▶ [Work instructions]: In the entries below, find the line with "left shoulder: (103, 822)" and the line with "right ankle: (239, 635)". Print those two and everything between them exactly, and nothing else.

★ ★ ★

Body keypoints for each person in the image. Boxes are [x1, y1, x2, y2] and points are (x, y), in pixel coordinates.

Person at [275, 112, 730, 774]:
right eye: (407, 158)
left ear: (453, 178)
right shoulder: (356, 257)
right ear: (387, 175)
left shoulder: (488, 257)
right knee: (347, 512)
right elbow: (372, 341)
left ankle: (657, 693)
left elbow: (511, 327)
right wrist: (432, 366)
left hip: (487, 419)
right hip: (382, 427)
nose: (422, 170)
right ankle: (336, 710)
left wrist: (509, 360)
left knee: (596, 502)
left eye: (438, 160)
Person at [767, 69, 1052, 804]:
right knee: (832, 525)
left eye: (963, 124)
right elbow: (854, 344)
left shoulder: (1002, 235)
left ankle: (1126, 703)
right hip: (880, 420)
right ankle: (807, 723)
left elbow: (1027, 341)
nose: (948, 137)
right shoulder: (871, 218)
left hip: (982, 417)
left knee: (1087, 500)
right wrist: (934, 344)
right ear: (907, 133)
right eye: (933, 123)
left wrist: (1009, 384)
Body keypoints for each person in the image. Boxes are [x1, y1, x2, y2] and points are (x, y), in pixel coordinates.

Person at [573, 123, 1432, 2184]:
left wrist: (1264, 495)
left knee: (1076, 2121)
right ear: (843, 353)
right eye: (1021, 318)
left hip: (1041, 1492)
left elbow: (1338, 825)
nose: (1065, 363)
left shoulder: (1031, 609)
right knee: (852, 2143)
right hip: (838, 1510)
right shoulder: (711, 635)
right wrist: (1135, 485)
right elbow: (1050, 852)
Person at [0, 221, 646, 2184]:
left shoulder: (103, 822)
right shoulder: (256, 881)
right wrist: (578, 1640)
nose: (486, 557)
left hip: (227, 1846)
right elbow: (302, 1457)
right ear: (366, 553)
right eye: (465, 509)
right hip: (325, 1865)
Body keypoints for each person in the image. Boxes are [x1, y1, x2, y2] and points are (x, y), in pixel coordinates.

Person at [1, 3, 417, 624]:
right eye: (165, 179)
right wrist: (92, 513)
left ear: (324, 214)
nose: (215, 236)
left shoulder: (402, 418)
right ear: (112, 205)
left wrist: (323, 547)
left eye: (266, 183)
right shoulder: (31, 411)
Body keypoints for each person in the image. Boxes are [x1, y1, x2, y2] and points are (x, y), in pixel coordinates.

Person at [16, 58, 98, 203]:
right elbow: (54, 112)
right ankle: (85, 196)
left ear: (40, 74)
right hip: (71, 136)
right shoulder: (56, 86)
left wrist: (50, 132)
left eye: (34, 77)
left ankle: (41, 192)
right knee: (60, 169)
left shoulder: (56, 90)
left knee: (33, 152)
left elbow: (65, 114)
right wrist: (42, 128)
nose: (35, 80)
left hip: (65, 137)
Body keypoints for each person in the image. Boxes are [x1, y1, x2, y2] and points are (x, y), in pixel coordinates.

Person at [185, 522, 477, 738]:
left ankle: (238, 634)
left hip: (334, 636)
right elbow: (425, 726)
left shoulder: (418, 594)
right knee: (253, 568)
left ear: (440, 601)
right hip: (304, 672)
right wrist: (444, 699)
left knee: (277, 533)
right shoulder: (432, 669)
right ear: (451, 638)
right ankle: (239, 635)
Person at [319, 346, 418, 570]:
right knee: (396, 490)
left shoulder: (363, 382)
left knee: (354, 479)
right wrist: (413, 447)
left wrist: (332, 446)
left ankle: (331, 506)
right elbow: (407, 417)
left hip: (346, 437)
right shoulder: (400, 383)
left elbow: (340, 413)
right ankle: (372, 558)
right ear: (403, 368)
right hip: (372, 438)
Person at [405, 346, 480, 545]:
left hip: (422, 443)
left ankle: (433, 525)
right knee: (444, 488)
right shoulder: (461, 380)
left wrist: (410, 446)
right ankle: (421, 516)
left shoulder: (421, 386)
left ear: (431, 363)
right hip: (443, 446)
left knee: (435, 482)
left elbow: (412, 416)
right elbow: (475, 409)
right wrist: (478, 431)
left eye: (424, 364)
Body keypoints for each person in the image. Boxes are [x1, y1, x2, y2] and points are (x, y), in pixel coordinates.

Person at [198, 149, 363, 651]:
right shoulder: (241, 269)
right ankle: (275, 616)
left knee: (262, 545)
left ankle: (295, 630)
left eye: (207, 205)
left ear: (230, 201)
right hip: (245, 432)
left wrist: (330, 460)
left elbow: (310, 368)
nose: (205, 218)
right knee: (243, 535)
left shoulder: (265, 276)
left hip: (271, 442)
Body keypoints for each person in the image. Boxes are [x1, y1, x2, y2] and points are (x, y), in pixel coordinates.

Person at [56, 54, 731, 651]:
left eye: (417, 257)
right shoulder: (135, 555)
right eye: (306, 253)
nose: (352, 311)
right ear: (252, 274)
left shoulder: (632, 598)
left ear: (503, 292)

★ ★ ★

▶ [Completed exercise]:
left shoulder: (103, 822)
right shoulder: (256, 881)
right wrist: (578, 1640)
nose: (486, 557)
left hip: (227, 1846)
right elbow: (302, 1457)
right ear: (366, 553)
right eye: (465, 509)
right hip: (325, 1865)
Body keypoints for each person in the image. Boxes are [x1, y1, x2, y2] and points are (x, y), in pixel coordinates.

Person at [1, 3, 417, 624]:
right eye: (165, 179)
right wrist: (92, 513)
left ear: (324, 214)
nose: (215, 236)
left shoulder: (402, 418)
right ear: (112, 205)
left wrist: (323, 547)
left eye: (266, 183)
right shoulder: (31, 411)
Body keypoints for each person in the image. Boxes are [x1, y1, x2, y2] and points are (x, y), in pixel coordinates.

Person at [16, 58, 98, 203]:
right elbow: (54, 112)
right ankle: (85, 196)
left ear: (40, 74)
right hip: (71, 136)
right shoulder: (56, 86)
left wrist: (50, 132)
left eye: (34, 77)
left ankle: (41, 192)
right knee: (60, 169)
left shoulder: (56, 90)
left knee: (33, 152)
left elbow: (65, 114)
right wrist: (42, 128)
nose: (35, 80)
left hip: (65, 137)
Body keypoints for each person in the image. Boxes are [x1, y1, x2, y2] and points are (x, y), in pixel coordinates.

Person at [185, 522, 477, 738]:
left ankle: (238, 634)
left hip: (334, 636)
right elbow: (425, 726)
left shoulder: (418, 594)
right knee: (253, 568)
left ear: (440, 601)
right hip: (304, 672)
right wrist: (444, 699)
left knee: (277, 533)
right shoulder: (432, 669)
right ear: (451, 638)
right ankle: (239, 635)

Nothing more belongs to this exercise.